**SHORT PROBLEM**
Copy the data below word for word, starting at its first line and ending with the line that contains "2 PM lines.".

Data excerpts
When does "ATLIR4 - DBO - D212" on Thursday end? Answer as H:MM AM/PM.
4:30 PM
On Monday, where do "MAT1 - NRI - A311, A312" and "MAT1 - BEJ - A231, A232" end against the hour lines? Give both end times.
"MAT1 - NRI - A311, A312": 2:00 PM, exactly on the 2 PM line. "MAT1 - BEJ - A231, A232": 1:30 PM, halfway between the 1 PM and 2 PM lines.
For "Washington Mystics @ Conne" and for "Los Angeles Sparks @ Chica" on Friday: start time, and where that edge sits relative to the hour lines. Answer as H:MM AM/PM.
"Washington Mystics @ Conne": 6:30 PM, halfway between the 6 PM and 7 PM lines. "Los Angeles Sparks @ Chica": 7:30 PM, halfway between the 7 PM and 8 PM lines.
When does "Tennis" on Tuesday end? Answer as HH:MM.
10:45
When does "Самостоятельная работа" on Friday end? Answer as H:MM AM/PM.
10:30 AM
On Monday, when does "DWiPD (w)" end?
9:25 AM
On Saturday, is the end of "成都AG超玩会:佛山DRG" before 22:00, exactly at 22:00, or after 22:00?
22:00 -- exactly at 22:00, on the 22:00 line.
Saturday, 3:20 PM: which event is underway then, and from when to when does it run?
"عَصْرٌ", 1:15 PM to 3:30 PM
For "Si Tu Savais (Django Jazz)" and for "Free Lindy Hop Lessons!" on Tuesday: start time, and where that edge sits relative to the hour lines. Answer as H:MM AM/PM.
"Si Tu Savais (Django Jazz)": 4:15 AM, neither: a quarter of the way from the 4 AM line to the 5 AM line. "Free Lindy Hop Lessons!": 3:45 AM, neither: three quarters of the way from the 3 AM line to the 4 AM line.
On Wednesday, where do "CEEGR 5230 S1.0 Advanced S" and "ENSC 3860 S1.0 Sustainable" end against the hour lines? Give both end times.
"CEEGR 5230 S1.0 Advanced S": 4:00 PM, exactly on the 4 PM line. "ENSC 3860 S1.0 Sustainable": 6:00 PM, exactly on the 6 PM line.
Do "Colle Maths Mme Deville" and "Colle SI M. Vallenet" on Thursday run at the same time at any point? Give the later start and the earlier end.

**OUTPUT FOR THIS TASK**
When does "ATLIR4 - DBO - D212" on Thursday end? Answer as H:MM AM/PM.
4:30 PM
On Monday, where do "MAT1 - NRI - A311, A312" and "MAT1 - BEJ - A231, A232" end against the hour lines? Give both end times.
"MAT1 - NRI - A311, A312": 2:00 PM, exactly on the 2 PM line. "MAT1 - BEJ - A231, A232": 1:30 PM, halfway between the 1 PM and 2 PM lines.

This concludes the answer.